═══ Input data

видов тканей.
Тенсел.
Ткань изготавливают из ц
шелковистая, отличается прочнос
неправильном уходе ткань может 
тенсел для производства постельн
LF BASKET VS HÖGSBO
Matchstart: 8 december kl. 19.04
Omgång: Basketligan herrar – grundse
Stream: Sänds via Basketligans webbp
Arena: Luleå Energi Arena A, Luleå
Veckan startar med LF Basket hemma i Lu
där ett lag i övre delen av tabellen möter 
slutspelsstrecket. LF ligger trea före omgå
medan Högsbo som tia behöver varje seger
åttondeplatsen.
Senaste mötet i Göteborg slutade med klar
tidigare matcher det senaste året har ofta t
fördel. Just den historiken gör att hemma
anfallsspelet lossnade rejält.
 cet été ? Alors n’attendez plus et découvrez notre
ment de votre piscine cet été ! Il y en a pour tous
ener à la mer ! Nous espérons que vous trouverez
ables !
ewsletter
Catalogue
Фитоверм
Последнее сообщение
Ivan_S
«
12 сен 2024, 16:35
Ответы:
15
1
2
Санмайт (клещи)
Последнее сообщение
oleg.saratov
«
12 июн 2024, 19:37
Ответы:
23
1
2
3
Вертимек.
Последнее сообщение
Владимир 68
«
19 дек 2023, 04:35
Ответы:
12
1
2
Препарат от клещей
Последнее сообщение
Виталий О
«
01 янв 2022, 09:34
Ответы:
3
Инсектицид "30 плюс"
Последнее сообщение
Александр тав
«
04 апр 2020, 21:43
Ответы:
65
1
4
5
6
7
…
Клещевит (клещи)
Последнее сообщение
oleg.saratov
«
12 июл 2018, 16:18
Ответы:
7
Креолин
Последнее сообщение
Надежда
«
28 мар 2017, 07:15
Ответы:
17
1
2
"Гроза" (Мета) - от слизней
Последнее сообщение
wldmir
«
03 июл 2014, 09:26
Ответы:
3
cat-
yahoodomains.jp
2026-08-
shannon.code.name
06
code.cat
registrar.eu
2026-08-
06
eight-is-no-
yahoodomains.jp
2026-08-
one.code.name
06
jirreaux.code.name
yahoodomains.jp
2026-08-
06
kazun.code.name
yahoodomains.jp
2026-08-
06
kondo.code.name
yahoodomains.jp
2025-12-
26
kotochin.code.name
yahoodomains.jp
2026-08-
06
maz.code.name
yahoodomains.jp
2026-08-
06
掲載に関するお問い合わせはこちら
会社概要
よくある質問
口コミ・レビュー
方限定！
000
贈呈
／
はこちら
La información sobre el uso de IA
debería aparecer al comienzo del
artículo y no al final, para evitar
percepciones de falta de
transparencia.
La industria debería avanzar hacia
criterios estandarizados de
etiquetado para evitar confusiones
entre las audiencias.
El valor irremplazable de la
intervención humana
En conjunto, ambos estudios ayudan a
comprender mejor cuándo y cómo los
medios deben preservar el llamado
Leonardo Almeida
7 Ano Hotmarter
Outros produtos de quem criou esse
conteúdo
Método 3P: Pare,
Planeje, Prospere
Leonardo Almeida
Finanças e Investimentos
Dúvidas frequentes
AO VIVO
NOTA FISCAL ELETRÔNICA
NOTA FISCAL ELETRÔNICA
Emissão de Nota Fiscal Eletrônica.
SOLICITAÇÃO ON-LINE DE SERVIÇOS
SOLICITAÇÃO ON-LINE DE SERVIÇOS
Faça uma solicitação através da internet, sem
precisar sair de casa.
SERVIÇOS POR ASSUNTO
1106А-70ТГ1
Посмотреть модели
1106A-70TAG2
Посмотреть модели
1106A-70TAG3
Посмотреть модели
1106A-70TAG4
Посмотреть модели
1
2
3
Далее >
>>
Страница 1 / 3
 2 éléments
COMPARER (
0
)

══════

» What needs to be done
Everything in the listing above should be duplicated exactly.

» Final answer
видов тканей.
Тенсел.
Ткань изготавливают из ц
шелковистая, отличается прочнос
неправильном уходе ткань может 
тенсел для производства постельн
LF BASKET VS HÖGSBO
Matchstart: 8 december kl. 19.04
Omgång: Basketligan herrar – grundse
Stream: Sänds via Basketligans webbp
Arena: Luleå Energi Arena A, Luleå
Veckan startar med LF Basket hemma i Lu
där ett lag i övre delen av tabellen möter 
slutspelsstrecket. LF ligger trea före omgå
medan Högsbo som tia behöver varje seger
åttondeplatsen.
Senaste mötet i Göteborg slutade med klar
tidigare matcher det senaste året har ofta t
fördel. Just den historiken gör att hemma
anfallsspelet lossnade rejält.
 cet été ? Alors n’attendez plus et découvrez notre
ment de votre piscine cet été ! Il y en a pour tous
ener à la mer ! Nous espérons que vous trouverez
ables !
ewsletter
Catalogue
Фитоверм
Последнее сообщение
Ivan_S
«
12 сен 2024, 16:35
Ответы:
15
1
2
Санмайт (клещи)
Последнее сообщение
oleg.saratov
«
12 июн 2024, 19:37
Ответы:
23
1
2
3
Вертимек.
Последнее сообщение
Владимир 68
«
19 дек 2023, 04:35
Ответы:
12
1
2
Препарат от клещей
Последнее сообщение
Виталий О
«
01 янв 2022, 09:34
Ответы:
3
Инсектицид "30 плюс"
Последнее сообщение
Александр тав
«
04 апр 2020, 21:43
Ответы:
65
1
4
5
6
7
…
Клещевит (клещи)
Последнее сообщение
oleg.saratov
«
12 июл 2018, 16:18
Ответы:
7
Креолин
Последнее сообщение
Надежда
«
28 мар 2017, 07:15
Ответы:
17
1
2
"Гроза" (Мета) - от слизней
Последнее сообщение
wldmir
«
03 июл 2014, 09:26
Ответы:
3
cat-
yahoodomains.jp
2026-08-
shannon.code.name
06
code.cat
registrar.eu
2026-08-
06
eight-is-no-
yahoodomains.jp
2026-08-
one.code.name
06
jirreaux.code.name
yahoodomains.jp
2026-08-
06
kazun.code.name
yahoodomains.jp
2026-08-
06
kondo.code.name
yahoodomains.jp
2025-12-
26
kotochin.code.name
yahoodomains.jp
2026-08-
06
maz.code.name
yahoodomains.jp
2026-08-
06
掲載に関するお問い合わせはこちら
会社概要
よくある質問
口コミ・レビュー
方限定！
000
贈呈
／
はこちら
La información sobre el uso de IA
debería aparecer al comienzo del
artículo y no al final, para evitar
percepciones de falta de
transparencia.
La industria debería avanzar hacia
criterios estandarizados de
etiquetado para evitar confusiones
entre las audiencias.
El valor irremplazable de la
intervención humana
En conjunto, ambos estudios ayudan a
comprender mejor cuándo y cómo los
medios deben preservar el llamado
Leonardo Almeida
7 Ano Hotmarter
Outros produtos de quem criou esse
conteúdo
Método 3P: Pare,
Planeje, Prospere
Leonardo Almeida
Finanças e Investimentos
Dúvidas frequentes
AO VIVO
NOTA FISCAL ELETRÔNICA
NOTA FISCAL ELETRÔNICA
Emissão de Nota Fiscal Eletrônica.
SOLICITAÇÃO ON-LINE DE SERVIÇOS
SOLICITAÇÃO ON-LINE DE SERVIÇOS
Faça uma solicitação através da internet, sem
precisar sair de casa.
SERVIÇOS POR ASSUNTO
1106А-70ТГ1
Посмотреть модели
1106A-70TAG2
Посмотреть модели
1106A-70TAG3
Посмотреть модели
1106A-70TAG4
Посмотреть модели
1
2
3
Далее >
>>
Страница 1 / 3
 2 éléments
COMPARER (
0
)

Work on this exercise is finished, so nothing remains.